Dominique de Menil, the Houston art and architecture patron, understood that art, at its most challenging, pushes us into the unknown, and she intuited a connection between art and the divine. I feel that the two almost touch in the Rothko Chapel. (www.rothkochapel.org) The space is void of all religious symbolism, no dais, no altar, no iconography of any kind, just fourteen seemingly blank and stark and monochromatic paintings that mirror back the visitor's interior space. Two of the holiest places that I have ever been are Marfa, (www.chinati.org, www.juddfoundation.org) the town in West Texas that Donald Judd used as the backdrop for many of his installations, and that little quarter of Houston where the de Menils built their museum and chapel. (www.menil.org) It's easy to be disdainful of Texas because of its media stereotypes, but for me it holds some of the most breathtaking places where design and faith meet.
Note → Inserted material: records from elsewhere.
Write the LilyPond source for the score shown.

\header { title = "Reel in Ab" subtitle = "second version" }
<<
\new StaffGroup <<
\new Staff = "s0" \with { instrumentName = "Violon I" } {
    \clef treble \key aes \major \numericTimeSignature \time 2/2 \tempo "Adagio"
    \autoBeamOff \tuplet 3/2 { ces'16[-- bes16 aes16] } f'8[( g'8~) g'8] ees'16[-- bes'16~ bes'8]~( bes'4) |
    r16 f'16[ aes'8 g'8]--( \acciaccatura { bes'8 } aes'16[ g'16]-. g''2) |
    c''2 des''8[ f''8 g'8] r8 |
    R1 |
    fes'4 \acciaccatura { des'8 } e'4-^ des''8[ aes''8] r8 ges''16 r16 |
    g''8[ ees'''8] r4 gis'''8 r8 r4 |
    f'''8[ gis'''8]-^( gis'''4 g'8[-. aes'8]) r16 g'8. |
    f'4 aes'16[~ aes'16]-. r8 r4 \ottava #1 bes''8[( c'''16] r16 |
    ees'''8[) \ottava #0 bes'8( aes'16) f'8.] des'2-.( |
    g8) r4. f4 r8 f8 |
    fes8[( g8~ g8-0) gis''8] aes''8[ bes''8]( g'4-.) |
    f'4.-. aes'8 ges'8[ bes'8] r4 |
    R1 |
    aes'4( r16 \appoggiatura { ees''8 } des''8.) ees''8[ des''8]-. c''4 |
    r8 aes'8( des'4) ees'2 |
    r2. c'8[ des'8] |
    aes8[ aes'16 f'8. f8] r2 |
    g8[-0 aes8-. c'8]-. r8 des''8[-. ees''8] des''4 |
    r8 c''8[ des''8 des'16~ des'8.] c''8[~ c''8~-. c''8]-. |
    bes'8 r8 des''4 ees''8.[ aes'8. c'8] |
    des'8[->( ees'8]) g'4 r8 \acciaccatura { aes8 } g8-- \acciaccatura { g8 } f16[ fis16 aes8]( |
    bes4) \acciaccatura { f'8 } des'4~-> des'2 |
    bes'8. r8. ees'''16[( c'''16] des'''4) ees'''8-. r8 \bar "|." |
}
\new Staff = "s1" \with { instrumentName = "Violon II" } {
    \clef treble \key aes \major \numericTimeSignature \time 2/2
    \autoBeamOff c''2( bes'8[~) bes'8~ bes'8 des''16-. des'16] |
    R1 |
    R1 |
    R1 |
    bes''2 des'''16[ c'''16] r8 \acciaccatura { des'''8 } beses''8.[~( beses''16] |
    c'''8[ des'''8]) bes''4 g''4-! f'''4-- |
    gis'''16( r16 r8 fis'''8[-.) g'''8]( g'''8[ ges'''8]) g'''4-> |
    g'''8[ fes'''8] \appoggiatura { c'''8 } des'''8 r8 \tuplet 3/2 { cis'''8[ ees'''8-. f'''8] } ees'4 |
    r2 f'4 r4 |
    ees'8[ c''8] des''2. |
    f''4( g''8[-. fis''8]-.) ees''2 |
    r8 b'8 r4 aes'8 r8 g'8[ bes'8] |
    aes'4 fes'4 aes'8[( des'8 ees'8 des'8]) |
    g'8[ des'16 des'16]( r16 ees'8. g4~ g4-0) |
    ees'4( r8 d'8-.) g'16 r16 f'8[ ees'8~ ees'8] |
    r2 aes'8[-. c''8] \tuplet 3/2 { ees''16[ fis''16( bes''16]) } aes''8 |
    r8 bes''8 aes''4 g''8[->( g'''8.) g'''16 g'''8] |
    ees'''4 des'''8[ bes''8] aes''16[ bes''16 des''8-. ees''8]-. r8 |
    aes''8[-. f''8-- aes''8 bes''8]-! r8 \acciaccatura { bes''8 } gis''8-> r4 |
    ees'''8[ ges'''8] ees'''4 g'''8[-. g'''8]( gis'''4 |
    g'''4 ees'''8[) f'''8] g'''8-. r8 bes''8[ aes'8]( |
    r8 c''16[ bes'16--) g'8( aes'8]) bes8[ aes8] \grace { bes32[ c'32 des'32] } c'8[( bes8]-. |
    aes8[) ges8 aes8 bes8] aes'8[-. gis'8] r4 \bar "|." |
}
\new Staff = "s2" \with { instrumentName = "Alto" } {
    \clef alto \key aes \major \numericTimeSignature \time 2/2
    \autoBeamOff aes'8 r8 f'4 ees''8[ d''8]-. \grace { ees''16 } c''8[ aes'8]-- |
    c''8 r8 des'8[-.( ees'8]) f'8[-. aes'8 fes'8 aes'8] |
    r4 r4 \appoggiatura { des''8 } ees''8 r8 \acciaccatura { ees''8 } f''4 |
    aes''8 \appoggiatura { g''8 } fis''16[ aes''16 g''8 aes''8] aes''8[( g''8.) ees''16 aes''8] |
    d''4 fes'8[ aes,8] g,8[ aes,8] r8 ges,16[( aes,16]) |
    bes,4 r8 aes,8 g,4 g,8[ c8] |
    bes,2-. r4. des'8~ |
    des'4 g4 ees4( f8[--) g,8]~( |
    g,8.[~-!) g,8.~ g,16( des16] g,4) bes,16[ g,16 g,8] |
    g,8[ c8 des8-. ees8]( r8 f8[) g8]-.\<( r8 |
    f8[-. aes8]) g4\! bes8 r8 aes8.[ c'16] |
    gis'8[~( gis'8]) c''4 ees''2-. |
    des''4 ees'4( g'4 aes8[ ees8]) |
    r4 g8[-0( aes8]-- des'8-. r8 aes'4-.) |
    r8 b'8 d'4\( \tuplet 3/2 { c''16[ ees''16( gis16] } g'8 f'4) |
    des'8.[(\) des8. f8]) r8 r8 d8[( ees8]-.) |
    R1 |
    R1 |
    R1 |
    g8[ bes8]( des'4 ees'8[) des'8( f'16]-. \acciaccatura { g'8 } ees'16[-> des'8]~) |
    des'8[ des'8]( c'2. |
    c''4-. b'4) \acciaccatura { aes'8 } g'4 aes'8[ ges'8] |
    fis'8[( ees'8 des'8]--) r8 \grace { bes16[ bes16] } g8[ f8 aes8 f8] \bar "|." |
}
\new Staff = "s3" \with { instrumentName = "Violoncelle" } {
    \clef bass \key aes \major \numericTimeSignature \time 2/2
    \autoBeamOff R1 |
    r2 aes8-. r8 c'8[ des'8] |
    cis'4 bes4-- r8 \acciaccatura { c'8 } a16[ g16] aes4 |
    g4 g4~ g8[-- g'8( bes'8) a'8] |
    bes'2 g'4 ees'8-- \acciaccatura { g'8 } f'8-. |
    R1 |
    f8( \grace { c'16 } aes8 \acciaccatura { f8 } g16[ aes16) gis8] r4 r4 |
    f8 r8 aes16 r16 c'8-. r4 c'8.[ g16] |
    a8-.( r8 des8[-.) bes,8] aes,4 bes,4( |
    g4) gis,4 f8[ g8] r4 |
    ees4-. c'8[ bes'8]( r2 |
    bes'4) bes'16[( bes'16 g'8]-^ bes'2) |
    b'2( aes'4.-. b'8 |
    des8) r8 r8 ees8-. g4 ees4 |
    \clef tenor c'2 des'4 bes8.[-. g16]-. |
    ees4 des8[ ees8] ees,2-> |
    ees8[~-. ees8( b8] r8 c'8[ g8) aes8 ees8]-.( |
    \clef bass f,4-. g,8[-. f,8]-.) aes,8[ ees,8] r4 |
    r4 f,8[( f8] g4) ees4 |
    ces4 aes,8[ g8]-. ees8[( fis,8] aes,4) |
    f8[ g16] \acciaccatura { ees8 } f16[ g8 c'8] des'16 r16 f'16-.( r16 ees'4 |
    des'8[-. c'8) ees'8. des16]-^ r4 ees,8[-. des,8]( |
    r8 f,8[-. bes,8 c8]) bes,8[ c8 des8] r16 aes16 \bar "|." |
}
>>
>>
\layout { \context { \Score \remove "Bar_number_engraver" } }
Architecture and design gave me a visceral thrill that propelled my imagination beyond our dull ranch house and our claustrophobic, fearful family life. Frank Lloyd Wright's seemingly infinite circular museum and Bunshaft's clear, light-filled travertine-covered rectangle planted the seeds of hope, and hope may be the beginning of faith.

16 comments:

Ken Lerch said...

Happy Birthday, Kenny! I look forward to the clarity of vision and poetry of your musings.

Unknown said...

Kenny,
Welcome to the 50s! You're entering with a bang! And I too look forward to reading your musings.

Unknown said...

kenny! thoughtful and insightful as always. glad to hear you can claim classic mid-century status now. :-) melody

Yelapa Rob said...

Welcome to the 50's.
Welcome to the blogosphere.
Welcome to the new depression.
What a time to be alive!

Rob

Yelapa Rob said...

Bunshaft Haiku:

Zellerbach Plaza.
Market and Sansome.
Too Brilliant.

MikeC said...

Happy Birthday, Kenny! What a way to celebrate! (I would have gone out and gotten wrecked...actually that's what I did do...) Your picture is thoughtful and your words even more so. Good luck.
Mike

Anonymous said...

Happy Half-Century Kenny!

Your insights and wit are always appreciated. Now we'll follow the blog!

Unknown said...

Happy Birthday, dear Kenny! First, you will never be forgotten. Second, thank you for this blog - and for writing about the travertine house. I am going to love this!

iraw said...

Kenny - Happy Birthday!!!
I can't belive your officialy a classic and half way to an antique.
I'm 6 month behind right behind you and closing fast. I think the blog is great and I look forward to your unique insights.

Sarah Michaels said...
This comment has been removed by the author.
John J. Parman said...

This is really good, Kenny. I think you've found your medium.

Anonymous said...

Kenny, Thank you! I just spent a wonderful afternoon exploring your blog, websites and all. Your personal journey and how it intertwines with beauty, hope and faith touched me deeply.

MWM said...

Happy Birthday Kenny!
and welcome to the internets:)
Even more than being visible, a blog is motivation to keep doing what you do -in your case thinking and writing. It gives you a place to put these thoughts down and then come back to. And then there is the wonderful dialog that will develop between you and your friends, both old and ones you haven't yet met. This is one of the most amazing things that will happen.
It's always interesting to me to hear how people begin their appreciation of architecture. I think mine was influenced by my parent's building a house from a house and garden magazine plan in the 60's.
I'm looking forward to you finding your online voice and your musings here.
xo
Martha
ps -I took my students to see St. John's on Friday and they fell in love with Breuer. I thought of you the whole day.

Helen said...

Nice one, Kenny! A very happy birthday from Oxford.

Anonymous said...

congratulations kenny on "just being" a wonderful person for 50years. blog on were listening.
or reading in this case. I doubt you will never have a forum.

jm144 said...

KC:

How exciting. You and Rick Redfern - bloggers! Maybe this will get some of the rest of us "oldies" into the blogoshpere.